WHAT THIS TASK INVOLVES: Could you repeat all of the entries exactly, leaving out any pictures?

(Optical and exposure parameters)
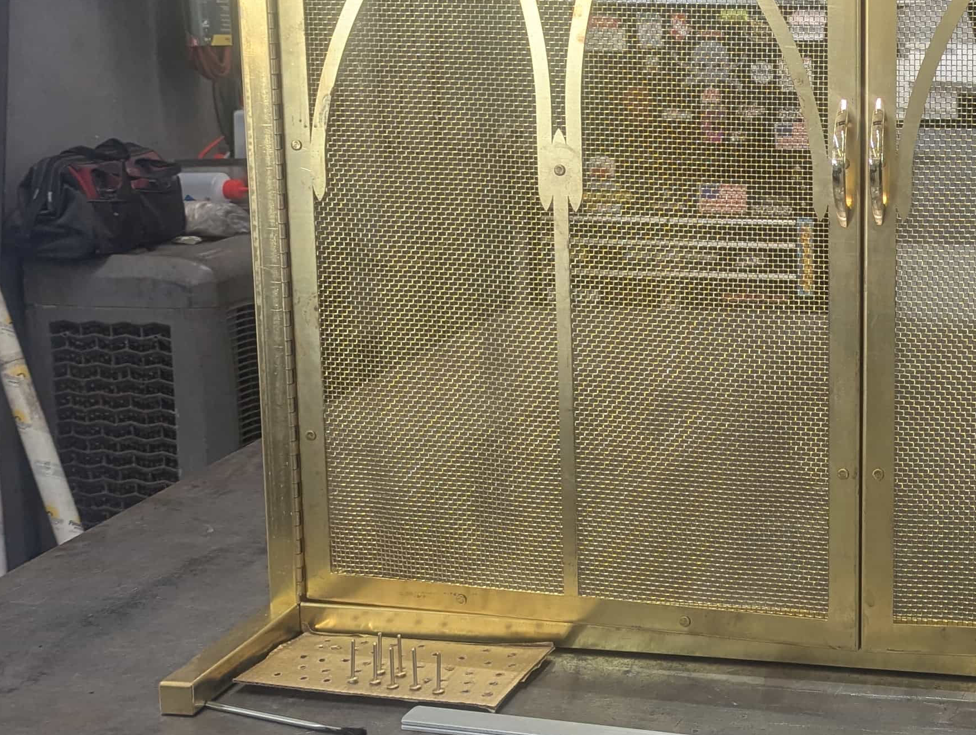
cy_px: 203
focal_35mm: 56
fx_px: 1581
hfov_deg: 32.3
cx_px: 912
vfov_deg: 25.9
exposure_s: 1/55.5
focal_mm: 6.81
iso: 88
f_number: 1.85
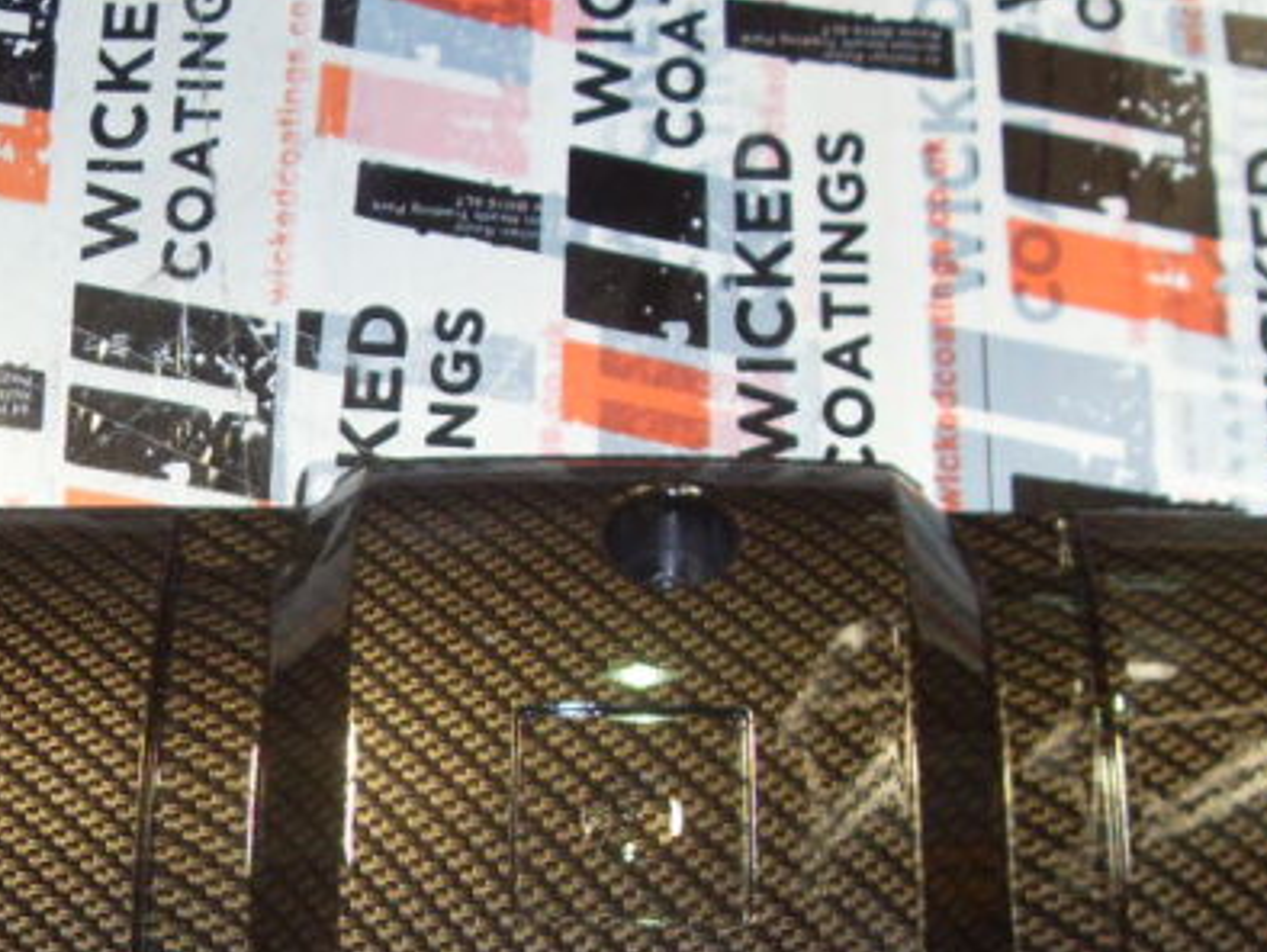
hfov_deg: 27.4
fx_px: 2600
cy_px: 769
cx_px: 543
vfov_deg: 20.5
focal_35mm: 71
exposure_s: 1/45
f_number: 2.8
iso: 100
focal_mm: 6.3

OUTPUT FOR THIS EXERCISE:
cy_px: 203
focal_35mm: 56
fx_px: 1581
hfov_deg: 32.3
cx_px: 912
vfov_deg: 25.9
exposure_s: 1/55.5
focal_mm: 6.81
iso: 88
f_number: 1.85
hfov_deg: 27.4
fx_px: 2600
cy_px: 769
cx_px: 543
vfov_deg: 20.5
focal_35mm: 71
exposure_s: 1/45
f_number: 2.8
iso: 100
focal_mm: 6.3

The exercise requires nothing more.